Thursday, June 22, 2023

Help! Big Pharma Is After Me!

 

For months if not years, I have been complaining inwardly (and occasionally outwardly) about the number and frequency of ads on prime-time television for one after another high-priced medication that will help solve your high blood pressure problem or your urinary frequency problem or your eczema problem or your whatever problem.  Ordinary people cannot, of course, buy any of these drugs.  We OPs have to convince our doctors to prescribe those pricey meds in the hope that they'll be covered by our medical insurance.

Now, drug manufacturers have two ways of marketing their wares: they can advertise directly to doctors and hospitals (and they do), and they can advertise to the potential users of their product.  (That's you and me in case you didn't pick up on that right away.)  They can write off the advertising expense for the first route; that's perfectly normal, a typical business expense.  But they also can write off the cost to advertise to the user community.

Why?  And why would they bother?  Even the write-off costs them something; they're not paying taxes at 100%.  The answer is that by doing so, they have turned all of us consumers into their personal lobbying army.  Our task, whether we know it or not, is to convince our doctors to prescribe these drugs and generate income to the manufacturers.

There's a second benefit, however, that is much harder to discern: By sloshing ad money liberally upon this network or that one, they now hold a whip regarding broadcast content.  They can influence which content broadcasters broadcast and which they do not.  In that way, drug manufacturers can control the official opinions of broadcast and cable networks.

I'm thinking that's not such a good thing.

I'm thinking that it would be pretty easy to declare such expenditures to be non-deductible since the ads they fund are not directed at doctors — there are ways to target advertising much more precisely — and are thus not really a legitimate business expense.

I'm looking forward to having seen my last commercial for drugs I don't need and can't obtain without convincing my doctor that I do need them.

 

Thursday, June 1, 2023

Anti-Woke backlash

 

First it was Bud Light getting boycotted because they decided to associate their brand with an attention-seeking cross-dresser, then Target put their 'June is Pride Month' merchandise front and center, featuring 'tuck-friendly' women's bathing suits aimed at those 'trans women' who haven't yet had their gender-reassignment surgeries.  Now Disney is facing the wrath of parents over a (sales)man in a dress helping little girls pick out their favorite Princess gown at the 'Bibbidi Bobbidi Boutique' at Disney World Orlando.

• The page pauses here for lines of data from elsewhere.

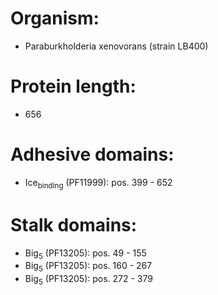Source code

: * Organism:
- Paraburkholderia xenovorans (strain LB400)
* Protein length:
- 656
* Adhesive domains:
- Ice_binding (PF11999): pos. 399 - 652
* Stalk domains:
- Big_5 (PF13205): pos. 49 - 155
- Big_5 (PF13205): pos. 160 - 267
- Big_5 (PF13205): pos. 272 - 379

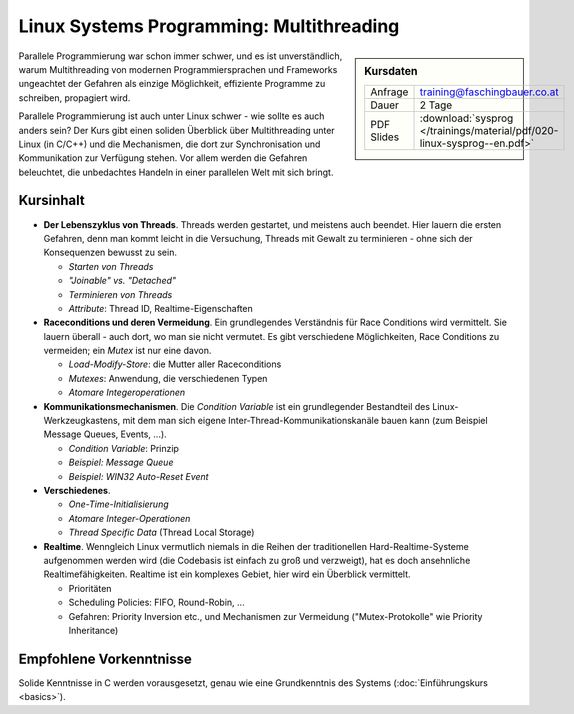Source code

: Linux Systems Programming: Multithreading
=========================================

.. sidebar:: Kursdaten

   .. csv-table::

      Anfrage, training@faschingbauer.co.at
      Dauer, 2 Tage
      PDF Slides, :download:`sysprog </trainings/material/pdf/020-linux-sysprog--en.pdf>`

Parallele Programmierung war schon immer schwer, und es ist
unverständlich, warum Multithreading von modernen Programmiersprachen
und Frameworks ungeachtet der Gefahren als einzige Möglichkeit,
effiziente Programme zu schreiben, propagiert wird.

.. image:: salad-mt-small.jpg
   :alt: Applied Multithreading
   :align: right

Parallele Programmierung ist auch unter Linux schwer - wie sollte es
auch anders sein? Der Kurs gibt einen soliden Überblick über
Multithreading unter Linux (in C/C++) und die Mechanismen, die dort
zur Synchronisation und Kommunikation zur Verfügung stehen. Vor allem
werden die Gefahren beleuchtet, die unbedachtes Handeln in einer
parallelen Welt mit sich bringt.

Kursinhalt
----------

* **Der Lebenszyklus von Threads**. Threads werden gestartet, und
  meistens auch beendet. Hier lauern die ersten Gefahren, denn man
  kommt leicht in die Versuchung, Threads mit Gewalt zu terminieren -
  ohne sich der Konsequenzen bewusst zu sein.

  * *Starten von Threads*
  * *"Joinable" vs. "Detached"*
  * *Terminieren von Threads*
  * *Attribute*: Thread ID, Realtime-Eigenschaften

* **Raceconditions und deren Vermeidung**. Ein grundlegendes
  Verständnis für Race Conditions wird vermittelt. Sie lauern
  überall - auch dort, wo man sie nicht vermutet. Es gibt verschiedene
  Möglichkeiten, Race Conditions zu vermeiden; ein *Mutex* ist nur
  eine davon.

  * *Load-Modify-Store*: die Mutter aller Raceconditions
  * *Mutexes*: Anwendung, die verschiedenen Typen
  * *Atomare Integeroperationen*

* **Kommunikationsmechanismen**. Die *Condition Variable* ist ein
  grundlegender Bestandteil des Linux-Werkzeugkastens, mit dem man
  sich eigene Inter-Thread-Kommunikationskanäle bauen kann (zum
  Beispiel Message Queues, Events, ...).

  * *Condition Variable*: Prinzip
  * *Beispiel: Message Queue*
  * *Beispiel: WIN32 Auto-Reset Event*

* **Verschiedenes**.

  * *One-Time-Initialisierung*
  * *Atomare Integer-Operationen*
  * *Thread Specific Data* (Thread Local Storage)

* **Realtime**. Wenngleich Linux vermutlich niemals in die Reihen der
  traditionellen Hard-Realtime-Systeme aufgenommen werden wird (die
  Codebasis ist einfach zu groß und verzweigt), hat es doch
  ansehnliche Realtimefähigkeiten. Realtime ist ein komplexes Gebiet,
  hier wird ein Überblick vermittelt.

  * Prioritäten
  * Scheduling Policies: FIFO, Round-Robin, ...
  * Gefahren: Priority Inversion etc., und Mechanismen zur Vermeidung
    ("Mutex-Protokolle" wie Priority Inheritance)
  
Empfohlene Vorkenntnisse
------------------------

Solide Kenntnisse in C werden vorausgesetzt, genau wie eine
Grundkenntnis des Systems (:doc:`Einführungskurs <basics>`).
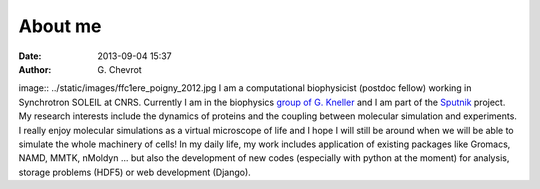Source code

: About me
########
:date: 2013-09-04 15:37
:author: G\. Chevrot

image:: ../static/images/ffc1ere_poigny_2012.jpg 
I am a computational biophysicist (postdoc fellow) working in Synchrotron SOLEIL 
at CNRS. Currently I am in the biophysics `group of G. Kneller`_ and I am part 
of the Sputnik_ project. 
My research interests include the dynamics of proteins and the coupling 
between molecular simulation and experiments. I really enjoy molecular
simulations as a virtual microscope of life and I hope I will still be 
around when we will be able to simulate the whole machinery of cells!
In my daily life, my work includes application of existing packages like Gromacs, 
NAMD, MMTK, nMoldyn ... but also the development of new codes (especially with 
python at the moment) for analysis, storage problems (HDF5) or web development 
(Django).


.. _Sputnik: http://dirac.cnrs-orleans.fr/sputnik/home/
.. _group of G. Kneller: http://dirac.cnrs-orleans.fr/plone/


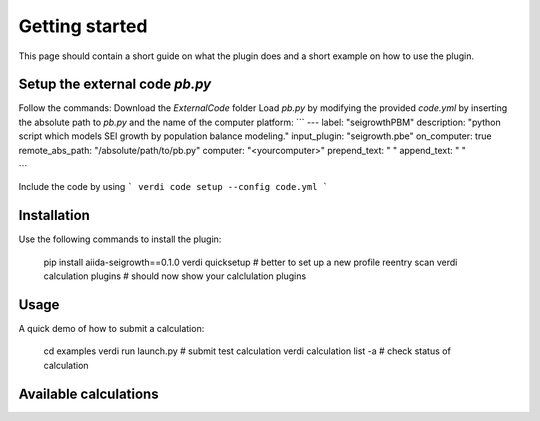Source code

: ===============
Getting started
===============

This page should contain a short guide on what the plugin does and
a short example on how to use the plugin.

Setup the external code *pb.py*
++++++++++++++++++++++++
Follow the commands:
Download the *ExternalCode* folder
Load *pb.py* by modifying the provided *code.yml* by inserting the absolute path to *pb.py* and the name of the computer platform:
```
---
label: "seigrowthPBM"
description:  "python script which models SEI growth by population balance modeling."
input_plugin: "seigrowth.pbe"
on_computer: true
remote_abs_path: "/absolute/path/to/pb.py"
computer: "<yourcomputer>"
prepend_text: " "
append_text: " "

```

Include the code by using
```
verdi code setup --config code.yml
```

Installation
++++++++++++

Use the following commands to install the plugin:

    pip install aiida-seigrowth==0.1.0
    verdi quicksetup  # better to set up a new profile
    reentry scan
    verdi calculation plugins  # should now show your calclulation plugins

Usage
+++++

A quick demo of how to submit a calculation:

    cd examples
    verdi run launch.py        # submit test calculation
    verdi calculation list -a  # check status of calculation

Available calculations
++++++++++++++++++++++

.. aiida-calcjob:: PbeSeiCalculation
    :module: aiida_seigrowth.calculations
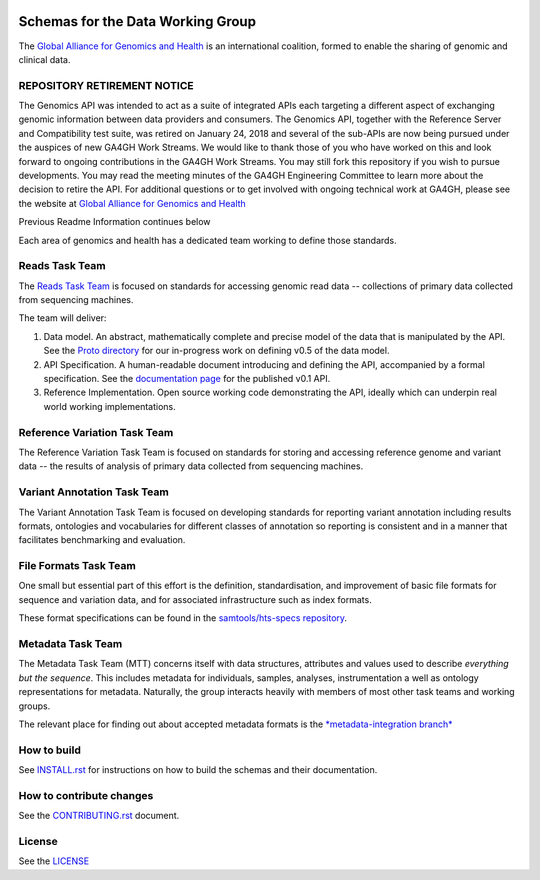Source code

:.. figure:: http://genomicsandhealth.org/files/logo_ga.png
	    :alt: Image


Schemas for the Data Working Group
!!!!!!!!!!!!!!!!!!!!!!!!!!!!!!!!!!

|Build Status| |Docs| |PyPi Release|

The `Global Alliance for Genomics and Health
<http://genomicsandhealth.org/>`__ is an international coalition,
formed to enable the sharing of genomic and clinical data.

REPOSITORY RETIREMENT NOTICE
@@@@@@@@@@@@@@@@@@@@@@@@@@@@

The Genomics API was intended to act as a suite of integrated APIs each targeting a different aspect of exchanging genomic information between data providers and consumers. The Genomics API, together with the Reference Server and Compatibility test suite, was retired on January 24, 2018 and several of the sub-APIs are now being pursued under the auspices of new GA4GH Work Streams. We would like to thank those of you who have worked on this and look forward to ongoing contributions in the GA4GH Work Streams. You may still fork this repository if you wish to pursue developments. You may read the meeting minutes of the GA4GH Engineering Committee to learn more about the decision to retire the API. For additional questions or to get involved with ongoing technical work at GA4GH, please see the website at `Global Alliance for Genomics and Health
<http://ga4gh.org/>`__

Previous Readme Information continues below

Each area of genomics and health has a dedicated team working to define
those standards.

Reads Task Team
@@@@@@@@@@@@@@@

The `Reads Task
Team <https://groups.google.com/forum/#!forum/dwgreadtaskteam>`__ is
focused on standards for accessing genomic read data -- collections of
primary data collected from sequencing machines.

The team will deliver:

#. Data model. An abstract, mathematically complete and precise model of
   the data that is manipulated by the API. See the `Proto
   directory <src/main/proto>`__ for our in-progress work on
   defining v0.5 of the data model.

#. API Specification. A human-readable document introducing and
   defining the API, accompanied by a formal specification. See the
   `documentation page <http://ga4gh.org/#/apis/reads/v0.1>`__ for the
   published v0.1 API.

#. Reference Implementation. Open source working code demonstrating
   the API, ideally which can underpin real world working
   implementations.


Reference Variation Task Team
@@@@@@@@@@@@@@@@@@@@@@@@@@@@@

The Reference Variation Task Team is focused on standards for storing
and accessing reference genome and variant data -- the results of
analysis of primary data collected from sequencing machines.

Variant Annotation Task Team
@@@@@@@@@@@@@@@@@@@@@@@@@@@@@

The Variant Annotation Task Team is focused on developing standards for reporting
variant annotation including results formats, ontologies and vocabularies for
different classes of annotation so reporting is consistent and in a manner that
facilitates benchmarking and evaluation.

File Formats Task Team
@@@@@@@@@@@@@@@@@@@@@@

One small but essential part of this effort is the definition,
standardisation, and improvement of basic file formats for sequence and
variation data, and for associated infrastructure such as index formats.

These format specifications can be found in the `samtools/hts-specs
repository <https://github.com/samtools/hts-specs>`__.

Metadata Task Team
@@@@@@@@@@@@@@@@@@

The Metadata Task Team (MTT) concerns itself with data structures,
attributes and values used to describe *everything but the sequence*.
This includes metadata for individuals, samples, analyses,
instrumentation a well as ontology representations for metadata.
Naturally, the group interacts heavily with members of most other task
teams and working groups.

The relevant place for finding out about accepted metadata formats is the `*metadata-integration branch* <https://github.com/ga4gh/ga4gh-schemas/tree/metadata-integration>`__


How to build
@@@@@@@@@@@@

See `INSTALL.rst <INSTALL.rst>`__ for instructions on how to build the
schemas and their documentation.

How to contribute changes
@@@@@@@@@@@@@@@@@@@@@@@@@

See the `CONTRIBUTING.rst <CONTRIBUTING.rst>`__ document.

License
@@@@@@@

See the `LICENSE <LICENSE>`__


.. |Build Status| image:: https://travis-ci.org/ga4gh/ga4gh-schemas.svg?branch=master
			  :target: https://travis-ci.org/ga4gh/ga4gh-schemas
.. |Docs| image:: https://readthedocs.org/projects/ga4gh-schemas/badge/
		  :target: http://ga4gh-schemas.readthedocs.org
.. |PyPi Release| image:: https://img.shields.io/pypi/v/ga4gh-schemas.svg
			  :target: https://pypi.python.org/pypi/ga4gh-schemas/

Anheuser-Busch was certain the Bud Light brouhaha would blow over in weeks if not days, but they have been very disappointed thus far.  Target, apparently not prepared to become the next Bud Light, has made motions that look a lot like 'backing down', but their sales are off and their stock price is falling — not like ABInbev's, but showing signs.  Several recent Disney movies have turned in unusually poor box office results.  It looks like parents are taking the kids to the zoo instead of the theater.  What the heck is going on?

I think what's happening is that the normies have reached the limit of their tolerance.  This isn't new.  During the Age of Covid, parents discovered to their horror what their children were learning at school — and they didn't like it.  They didn't like it so much that they descended on school board meetings en masse to let the administrators know how much they didn't like it.  It could all have ended there, but the newly-installed Democratic administration decided to make an example of those uppity parents by siccing the Famous But Incompetent FBI on them.  Lots of normies suddenly were awakened (not 'woke') to the truth that they were a mere complaint away from getting the same treatment.

And their response has been a collective middle-finger.

In this game of economic 'chicken', the consumer has options; the retailers don't.  The LGBTQIA-LS/MFT community is a fraction, a puny fraction of the retail audience.  Even if that community doesn't initiate their own boycott because some retailer backs off their full-throated support of their tiny population, they aren't enough to rescue a brand that has — for all practical purposes — poisoned the well.  That's what Anheuser-Busch has discovered, much to their chagrin.  In some parts of the country, Budweiser brands, not just Bud Light, have lost up to 30% of their market share along with their #1 spot.  Miller, Coors, and Yeungling have gleefully stepped in to take up the slack.  That looks suspiciously like a Kiss of Death.  It's not outside the envelope of reality that ABInbev might be making some serious changes, perhaps 'ownership'.

It will only take one major corporation to crumble to end, completely, the current fascination with 'ESG scores'.

All things considered, I think that would constitute 'a good thing'.